▶ EXERCISE TEXT

I’m gonna go out on a limb and report that I see the Seattle Real Estate Market starting to cool down. This could represent upcoming buyer opportunities as the market comes into better balance. However, I don’t see priced declining any time soon, and here’s why…
Is The Market Softening Up?
Look what happened this week:
- I Sold a house to a buyer who attended the open house (not a multiple-offer scenario).
- I Got buyers under contract to buy a house they like (without over paying) who had been shopping (and getting out bid) for 7 months…
- I Had a meeting with other agents from my Seattle HomeSmart office who all agree the market is starting to slow down.
- I Am seeing more buyers’ agents waiting to present offers until after the seller’s offer review period has passed. (For example, after the house has been on the market for 1 week or more…)
What Does This Mean For Buyers?

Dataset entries
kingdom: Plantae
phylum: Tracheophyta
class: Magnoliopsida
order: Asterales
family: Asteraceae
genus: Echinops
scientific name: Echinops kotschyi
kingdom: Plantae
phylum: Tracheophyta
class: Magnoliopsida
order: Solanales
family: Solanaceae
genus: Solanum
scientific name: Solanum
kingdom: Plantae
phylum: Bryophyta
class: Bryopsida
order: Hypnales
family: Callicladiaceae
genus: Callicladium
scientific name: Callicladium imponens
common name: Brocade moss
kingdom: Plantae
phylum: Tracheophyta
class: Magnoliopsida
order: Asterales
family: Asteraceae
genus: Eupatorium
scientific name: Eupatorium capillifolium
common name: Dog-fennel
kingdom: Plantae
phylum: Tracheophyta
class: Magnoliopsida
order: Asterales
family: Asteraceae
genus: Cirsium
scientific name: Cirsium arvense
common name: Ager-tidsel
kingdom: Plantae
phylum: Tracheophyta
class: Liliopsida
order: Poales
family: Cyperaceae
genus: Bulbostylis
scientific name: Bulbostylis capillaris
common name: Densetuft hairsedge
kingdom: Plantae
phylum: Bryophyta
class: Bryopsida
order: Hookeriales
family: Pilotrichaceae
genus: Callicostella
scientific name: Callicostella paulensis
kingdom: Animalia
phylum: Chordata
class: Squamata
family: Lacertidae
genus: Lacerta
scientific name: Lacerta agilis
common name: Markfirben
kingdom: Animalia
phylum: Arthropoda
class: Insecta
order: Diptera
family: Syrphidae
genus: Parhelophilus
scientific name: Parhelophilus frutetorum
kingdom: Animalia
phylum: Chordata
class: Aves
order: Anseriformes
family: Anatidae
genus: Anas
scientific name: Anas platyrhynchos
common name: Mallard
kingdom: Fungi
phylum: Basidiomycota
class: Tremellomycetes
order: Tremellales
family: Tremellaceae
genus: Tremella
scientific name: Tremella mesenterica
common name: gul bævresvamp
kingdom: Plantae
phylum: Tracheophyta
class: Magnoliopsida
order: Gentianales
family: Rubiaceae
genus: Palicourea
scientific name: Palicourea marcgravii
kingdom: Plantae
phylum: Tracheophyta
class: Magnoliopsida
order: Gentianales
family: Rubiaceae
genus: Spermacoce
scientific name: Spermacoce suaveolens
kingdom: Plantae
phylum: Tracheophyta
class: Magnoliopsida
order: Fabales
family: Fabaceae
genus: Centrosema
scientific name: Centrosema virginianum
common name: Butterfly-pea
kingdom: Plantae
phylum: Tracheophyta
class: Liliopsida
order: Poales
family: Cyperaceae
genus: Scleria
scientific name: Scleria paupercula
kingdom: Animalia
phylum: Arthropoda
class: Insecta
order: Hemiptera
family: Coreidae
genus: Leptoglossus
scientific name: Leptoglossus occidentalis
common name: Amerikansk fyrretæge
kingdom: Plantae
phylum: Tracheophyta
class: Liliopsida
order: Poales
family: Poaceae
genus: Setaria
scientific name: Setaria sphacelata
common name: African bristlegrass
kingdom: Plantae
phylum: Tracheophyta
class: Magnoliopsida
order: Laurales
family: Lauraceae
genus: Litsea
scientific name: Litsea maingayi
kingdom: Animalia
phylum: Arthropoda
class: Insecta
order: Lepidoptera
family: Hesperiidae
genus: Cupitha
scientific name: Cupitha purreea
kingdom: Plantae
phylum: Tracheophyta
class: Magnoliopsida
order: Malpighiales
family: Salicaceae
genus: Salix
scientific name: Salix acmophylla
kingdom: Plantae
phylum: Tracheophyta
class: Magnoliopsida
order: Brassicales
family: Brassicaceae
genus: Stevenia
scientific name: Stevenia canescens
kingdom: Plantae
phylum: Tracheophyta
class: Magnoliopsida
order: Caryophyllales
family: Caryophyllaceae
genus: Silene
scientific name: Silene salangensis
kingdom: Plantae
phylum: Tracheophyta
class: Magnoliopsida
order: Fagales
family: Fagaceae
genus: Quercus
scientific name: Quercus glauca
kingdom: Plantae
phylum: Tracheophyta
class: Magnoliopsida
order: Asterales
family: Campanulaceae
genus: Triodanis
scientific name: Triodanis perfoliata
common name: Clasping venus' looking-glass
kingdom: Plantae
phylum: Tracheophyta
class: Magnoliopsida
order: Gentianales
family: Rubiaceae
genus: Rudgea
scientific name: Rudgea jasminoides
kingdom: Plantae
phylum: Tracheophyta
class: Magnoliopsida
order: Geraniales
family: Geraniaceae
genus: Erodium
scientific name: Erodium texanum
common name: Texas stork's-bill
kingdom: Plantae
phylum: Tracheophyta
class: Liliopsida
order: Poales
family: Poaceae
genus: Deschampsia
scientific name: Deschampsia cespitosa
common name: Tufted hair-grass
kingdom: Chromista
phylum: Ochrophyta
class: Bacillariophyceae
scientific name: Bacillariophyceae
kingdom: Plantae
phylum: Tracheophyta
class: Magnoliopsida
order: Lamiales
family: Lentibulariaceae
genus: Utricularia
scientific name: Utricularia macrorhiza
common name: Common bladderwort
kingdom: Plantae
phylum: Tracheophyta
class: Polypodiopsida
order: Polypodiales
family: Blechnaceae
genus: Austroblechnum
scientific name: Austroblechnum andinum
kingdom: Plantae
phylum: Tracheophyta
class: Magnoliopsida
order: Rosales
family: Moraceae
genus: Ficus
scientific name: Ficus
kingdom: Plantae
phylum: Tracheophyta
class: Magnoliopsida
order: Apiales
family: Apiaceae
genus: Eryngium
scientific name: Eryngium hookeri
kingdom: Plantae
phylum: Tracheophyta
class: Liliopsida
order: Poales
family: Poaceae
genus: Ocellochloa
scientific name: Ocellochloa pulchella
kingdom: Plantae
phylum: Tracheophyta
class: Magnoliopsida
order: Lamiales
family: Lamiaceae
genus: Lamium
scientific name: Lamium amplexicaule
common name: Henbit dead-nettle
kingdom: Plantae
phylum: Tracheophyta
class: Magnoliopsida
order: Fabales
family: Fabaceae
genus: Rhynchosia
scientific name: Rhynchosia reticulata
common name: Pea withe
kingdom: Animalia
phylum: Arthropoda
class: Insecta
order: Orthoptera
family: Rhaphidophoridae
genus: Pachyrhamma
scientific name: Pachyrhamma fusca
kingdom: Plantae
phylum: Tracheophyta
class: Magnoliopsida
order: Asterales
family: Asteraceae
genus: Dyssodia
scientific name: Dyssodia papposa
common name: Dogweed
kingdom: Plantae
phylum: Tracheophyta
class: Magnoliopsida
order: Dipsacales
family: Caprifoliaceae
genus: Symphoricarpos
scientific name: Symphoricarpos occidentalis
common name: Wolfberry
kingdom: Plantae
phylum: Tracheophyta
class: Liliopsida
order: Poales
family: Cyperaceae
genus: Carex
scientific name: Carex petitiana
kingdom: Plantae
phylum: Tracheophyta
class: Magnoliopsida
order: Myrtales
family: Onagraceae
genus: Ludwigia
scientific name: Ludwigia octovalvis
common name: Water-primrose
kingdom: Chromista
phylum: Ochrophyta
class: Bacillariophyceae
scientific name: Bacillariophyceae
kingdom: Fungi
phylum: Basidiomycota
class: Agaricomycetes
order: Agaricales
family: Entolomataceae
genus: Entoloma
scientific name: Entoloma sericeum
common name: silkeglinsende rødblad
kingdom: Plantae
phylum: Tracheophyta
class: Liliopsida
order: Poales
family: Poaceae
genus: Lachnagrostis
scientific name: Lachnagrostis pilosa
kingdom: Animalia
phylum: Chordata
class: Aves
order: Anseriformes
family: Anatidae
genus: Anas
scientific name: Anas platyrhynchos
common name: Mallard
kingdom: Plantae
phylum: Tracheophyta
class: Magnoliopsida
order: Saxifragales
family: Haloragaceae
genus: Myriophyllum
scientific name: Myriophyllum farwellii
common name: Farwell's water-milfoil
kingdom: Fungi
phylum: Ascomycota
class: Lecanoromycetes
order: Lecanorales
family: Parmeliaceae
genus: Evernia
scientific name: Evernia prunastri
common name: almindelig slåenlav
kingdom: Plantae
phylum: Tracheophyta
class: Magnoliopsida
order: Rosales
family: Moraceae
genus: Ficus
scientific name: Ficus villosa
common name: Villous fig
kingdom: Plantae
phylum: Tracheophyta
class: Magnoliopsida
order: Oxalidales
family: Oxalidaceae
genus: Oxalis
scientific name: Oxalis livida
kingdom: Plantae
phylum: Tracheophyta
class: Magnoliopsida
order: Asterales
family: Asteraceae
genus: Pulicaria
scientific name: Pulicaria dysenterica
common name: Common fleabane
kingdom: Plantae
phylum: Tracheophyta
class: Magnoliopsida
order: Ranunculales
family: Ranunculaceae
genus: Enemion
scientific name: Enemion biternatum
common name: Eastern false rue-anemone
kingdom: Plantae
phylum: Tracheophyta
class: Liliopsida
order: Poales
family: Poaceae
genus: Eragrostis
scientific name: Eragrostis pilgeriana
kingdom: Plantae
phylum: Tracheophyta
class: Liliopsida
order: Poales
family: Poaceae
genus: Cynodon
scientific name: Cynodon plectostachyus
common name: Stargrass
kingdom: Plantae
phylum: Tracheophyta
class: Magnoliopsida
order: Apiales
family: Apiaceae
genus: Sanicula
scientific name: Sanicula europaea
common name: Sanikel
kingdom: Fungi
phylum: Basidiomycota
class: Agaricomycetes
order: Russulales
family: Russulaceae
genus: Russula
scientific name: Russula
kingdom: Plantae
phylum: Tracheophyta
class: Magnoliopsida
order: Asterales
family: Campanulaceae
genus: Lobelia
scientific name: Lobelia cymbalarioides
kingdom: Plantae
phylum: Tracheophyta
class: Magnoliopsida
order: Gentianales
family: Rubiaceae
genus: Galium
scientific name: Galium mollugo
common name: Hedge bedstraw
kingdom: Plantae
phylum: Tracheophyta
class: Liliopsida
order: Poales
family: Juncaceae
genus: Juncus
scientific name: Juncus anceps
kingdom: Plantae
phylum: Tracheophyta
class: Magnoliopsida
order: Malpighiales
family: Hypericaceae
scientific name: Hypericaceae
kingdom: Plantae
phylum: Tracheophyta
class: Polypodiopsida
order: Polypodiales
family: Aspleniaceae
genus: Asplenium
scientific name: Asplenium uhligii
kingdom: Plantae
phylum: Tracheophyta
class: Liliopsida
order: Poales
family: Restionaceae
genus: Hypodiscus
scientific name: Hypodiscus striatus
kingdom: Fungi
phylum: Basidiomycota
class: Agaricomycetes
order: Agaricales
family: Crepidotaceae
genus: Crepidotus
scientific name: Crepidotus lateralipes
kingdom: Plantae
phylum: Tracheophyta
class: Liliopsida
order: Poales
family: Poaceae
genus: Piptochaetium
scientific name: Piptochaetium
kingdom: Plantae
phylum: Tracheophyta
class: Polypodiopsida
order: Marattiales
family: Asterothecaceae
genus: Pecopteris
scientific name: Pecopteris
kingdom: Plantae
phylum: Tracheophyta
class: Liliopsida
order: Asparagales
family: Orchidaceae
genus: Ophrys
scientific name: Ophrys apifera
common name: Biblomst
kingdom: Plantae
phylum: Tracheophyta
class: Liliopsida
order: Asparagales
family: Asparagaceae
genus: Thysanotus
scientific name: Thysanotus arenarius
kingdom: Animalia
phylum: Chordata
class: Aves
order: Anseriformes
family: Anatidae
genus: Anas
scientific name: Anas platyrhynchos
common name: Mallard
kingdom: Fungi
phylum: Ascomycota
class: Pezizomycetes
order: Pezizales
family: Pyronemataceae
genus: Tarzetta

▶ TASK INSTRUCTIONS
Reproduce the passage of the Seattle real estate text starting with "- I Got buyers" and going on through "to slow down.". Rely solely on the text for the work that comes next.

▶ EXPECTED ANSWER
- I Got buyers under contract to buy a house they like (without over paying) who had been shopping (and getting out bid) for 7 months…
- I Had a meeting with other agents from my Seattle HomeSmart office who all agree the market is starting to slow down.